# [SOURCE DOCUMENT]
Start of Block
The creditor may initiate or continue the proceedings in terms of s
133(1)
(a)
with the written consent of the practitioner.
[40]
But s 133(1)
(a)
is
not a shield behind which a company not needing the protection may
take refuge to fend off legitimate claims. Thus s 133(1)
(b)
,
which is to be read disjunctively with s 133(1)
(a)
because of the use of the word ‘or’ in exceptions
(a)
to
(e)
,
permits a creditor to seek the court’s imprimatur to initiate
or continue legal proceedings against the company in the event
of a
practitioner’s refusal to give consent, or directly, even
without the permission of the practitioner having been sought.
So s
133(1)
(a)
is not an absolute bar to legal proceedings being instituted or
continued against a company under business rescue. This is a strong

indication that non-compliance with the section is not to be visited
with the sanction of a nullity.
[41]
Moreover, there is no other indication in the section that
non-compliance carries with it the implication that the proceedings

are a nullity. In this regard it is of some relevance that this court
recently said of s 134(1)
(c)
,
which prohibits the exercise of any right over the property in
possession of the company during business rescue proceedings without

the practitioner’s written consent, that it was directory
rather than peremptory. So, non-compliance with the condition in
this
section does not necessarily lead to nullity.
[33]
Although this was said in an
obiter
dictum
it
was not contended before us that it was wrong and I consider it
persuasive.
[42]
One would therefore have expected the section to say that
non-compliance with s 133(1)
(a)
renders the proceedings void – or use similar language –
if that is what it sought to achieve.
[34]
Significantly it says so specifically in s 129(5). That section,
which is also in the chapter dealing with business rescue, says
in
terms that any non-compliance with ss 129(3) or (4) pertaining to the
publication of a company resolution to begin business
rescue
proceedings and appointment of a practitioner means that the
resolution ‘lapses and is a nullity’. But even
where this
consequence seemed clear this court considered that when this
provision (s 129(5)) was read with s 130(1), ‘lapsing
and
nullity arising from such non-compliance may be less than
absolute’.
[35]
So in the
treatment of two provisions in the Chapter
[36]
dealing with business rescue proceedings this court seems to have set
itself against nullifying actions taken under business rescue

proceedings in the face of non-compliance with its provisions. And,
properly construed, I think that non-compliance with s 133(1)
(a)
does not in and of itself invalidate legal proceedings
either.
[43]
But there is more a fundamental obstacle in the way of the
respondent’s bid to invalidate the arbitration proceedings.

Section 133(1) in general and s 133(1)
(a)
in particular, appears to have been enacted exclusively for the
benefit of the company and the practitioner appointed to oversee
its
affairs. In this respect the practitioner’s position is akin to
that of a liquidator in s 359 of the 1973
Companies Act.
[37
]
In a similar vein, the Western Cape High Court (Rogers AJ) in
Investec
Bank Ltd v Bruyns
[38]
characterised the defence afforded to the company by the statutory
moratorium as a defence in personam – ‘a personal

privilege or benefit in favour of the company’.
End of Block
# [QUESTIONS ON THE MATERIAL]
1 > Please set down word for word everything in the business rescue ruling from "the practitioner’s written" down to "persuasive.".
2 > In the business rescue ruling, which court described the defense the statutory moratorium gives the company as a defense in personam?

# [ENTRIES PROVIDED]
Start of Block
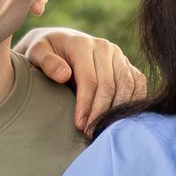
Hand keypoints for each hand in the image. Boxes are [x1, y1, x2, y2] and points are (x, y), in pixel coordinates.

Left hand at [14, 26, 146, 133]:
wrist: (61, 42)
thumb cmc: (46, 53)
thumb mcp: (37, 53)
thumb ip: (47, 62)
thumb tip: (64, 75)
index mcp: (82, 44)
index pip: (90, 80)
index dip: (86, 105)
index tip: (80, 126)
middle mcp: (104, 47)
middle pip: (110, 85)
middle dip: (101, 112)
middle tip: (91, 133)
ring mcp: (119, 55)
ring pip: (127, 86)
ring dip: (118, 110)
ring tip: (106, 129)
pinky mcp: (127, 64)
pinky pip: (138, 84)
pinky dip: (134, 102)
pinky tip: (122, 119)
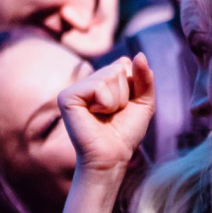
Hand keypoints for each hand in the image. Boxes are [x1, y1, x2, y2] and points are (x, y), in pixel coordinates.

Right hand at [58, 54, 154, 176]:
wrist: (112, 156)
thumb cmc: (126, 133)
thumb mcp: (144, 102)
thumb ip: (145, 78)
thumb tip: (139, 55)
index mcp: (102, 80)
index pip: (125, 65)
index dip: (134, 88)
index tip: (126, 106)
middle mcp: (87, 81)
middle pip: (118, 69)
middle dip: (125, 94)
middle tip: (114, 114)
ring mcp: (75, 88)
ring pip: (110, 76)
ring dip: (116, 100)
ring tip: (105, 115)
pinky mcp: (66, 96)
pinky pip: (98, 86)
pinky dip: (105, 103)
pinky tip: (95, 115)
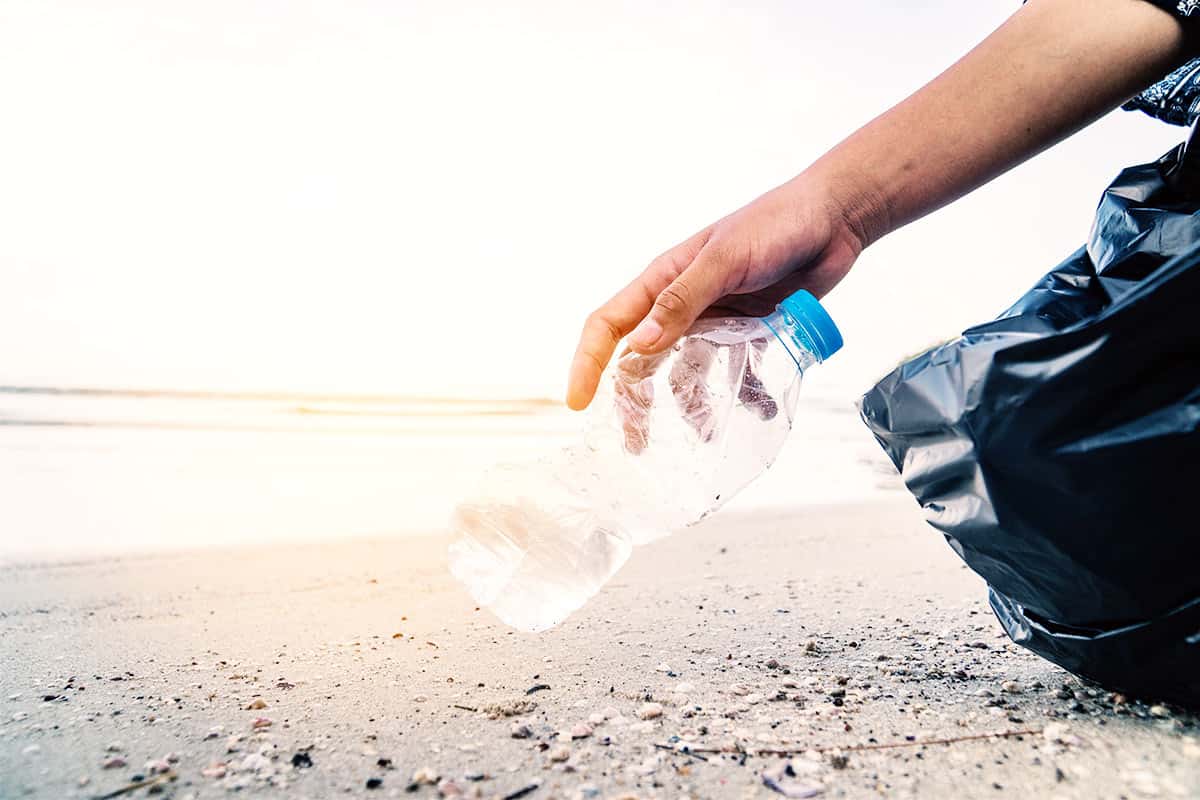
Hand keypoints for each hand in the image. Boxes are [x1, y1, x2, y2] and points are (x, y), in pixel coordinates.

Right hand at [566, 173, 863, 409]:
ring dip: (691, 405)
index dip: (587, 364)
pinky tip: (757, 408)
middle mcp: (681, 303)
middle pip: (642, 359)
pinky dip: (743, 392)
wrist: (834, 218)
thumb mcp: (723, 260)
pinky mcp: (748, 330)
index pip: (608, 325)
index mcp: (662, 280)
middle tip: (636, 440)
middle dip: (635, 400)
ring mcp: (715, 318)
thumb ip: (681, 301)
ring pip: (687, 371)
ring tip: (705, 434)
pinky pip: (736, 369)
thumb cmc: (774, 224)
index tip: (578, 403)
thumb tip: (637, 346)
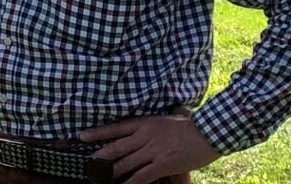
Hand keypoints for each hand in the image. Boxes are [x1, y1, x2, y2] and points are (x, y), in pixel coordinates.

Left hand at [80, 111, 219, 183]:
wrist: (209, 131)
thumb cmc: (192, 124)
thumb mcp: (169, 116)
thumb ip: (160, 120)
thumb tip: (164, 114)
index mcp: (144, 123)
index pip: (115, 128)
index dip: (97, 133)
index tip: (82, 136)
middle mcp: (144, 136)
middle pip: (116, 148)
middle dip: (100, 158)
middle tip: (88, 164)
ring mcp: (152, 151)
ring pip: (125, 164)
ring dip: (111, 173)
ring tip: (99, 179)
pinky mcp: (162, 164)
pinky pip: (141, 176)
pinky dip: (130, 183)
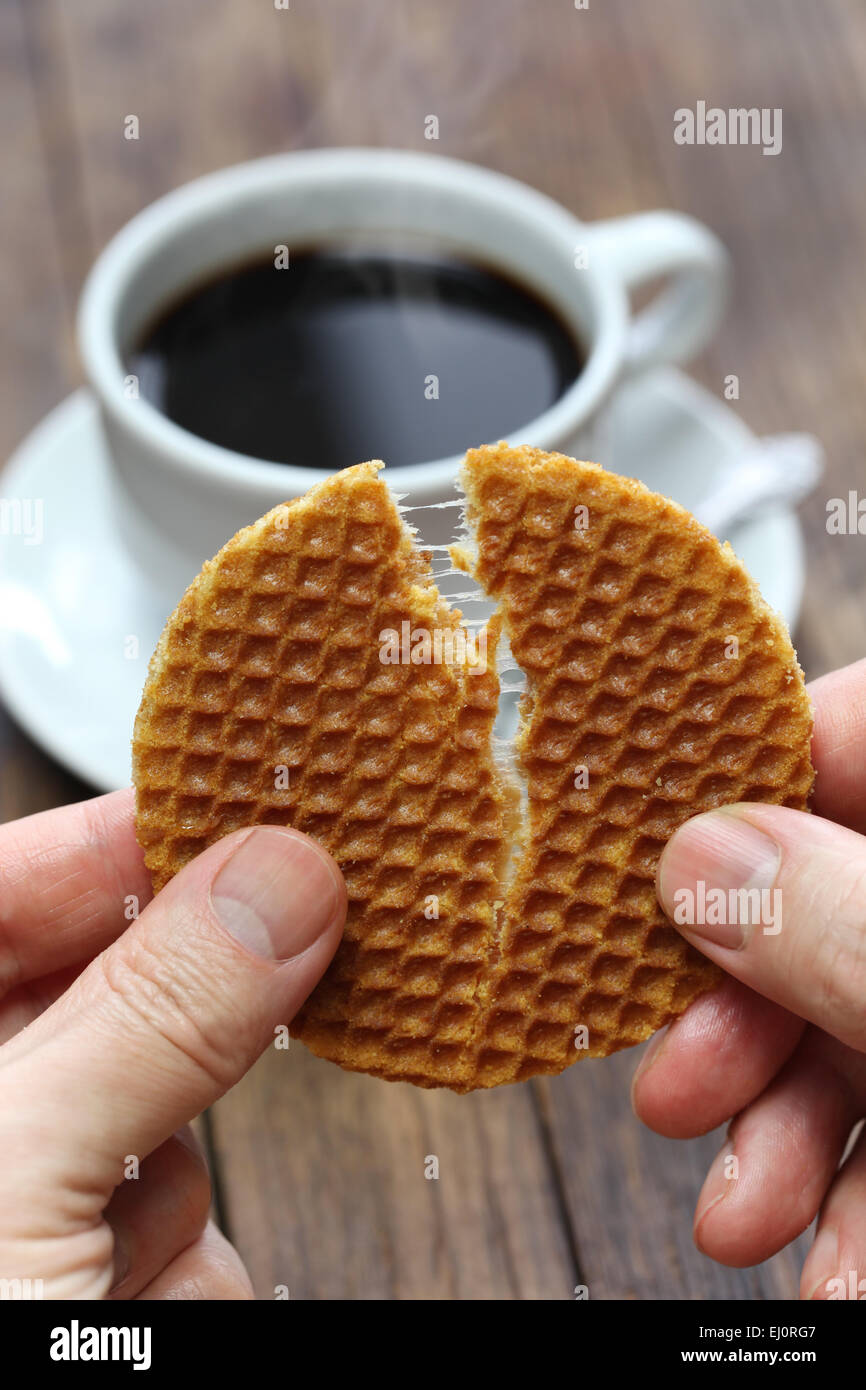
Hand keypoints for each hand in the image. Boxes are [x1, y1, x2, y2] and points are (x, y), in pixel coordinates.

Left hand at [0, 792, 344, 1298]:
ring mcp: (46, 1202)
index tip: (236, 803)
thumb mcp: (18, 1173)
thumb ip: (149, 1016)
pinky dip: (191, 1265)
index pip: (2, 890)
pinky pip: (193, 1227)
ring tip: (121, 1249)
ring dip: (174, 1173)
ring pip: (165, 1112)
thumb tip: (282, 877)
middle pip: (103, 992)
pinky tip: (143, 1311)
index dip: (106, 839)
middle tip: (303, 901)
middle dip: (184, 991)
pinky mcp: (118, 1282)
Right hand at [633, 657, 865, 1298]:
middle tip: (678, 1078)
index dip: (751, 767)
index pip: (858, 731)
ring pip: (852, 1023)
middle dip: (741, 1010)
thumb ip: (844, 926)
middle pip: (828, 896)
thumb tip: (702, 861)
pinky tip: (828, 1266)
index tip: (652, 835)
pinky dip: (853, 1195)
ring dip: (780, 1134)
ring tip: (740, 1214)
End of Block
# [WRITTEN RESPONSES]
1 >
the practitioner’s written consent, that it was directory
rather than peremptory. So, non-compliance with the condition in
this
section does not necessarily lead to nullity.
[33]
Although this was said in an
obiter
dictum
it
was not contended before us that it was wrong and I consider it
persuasive.

2 > The Western Cape High Court (Rogers AJ), in Investec Bank Ltd v Bruyns.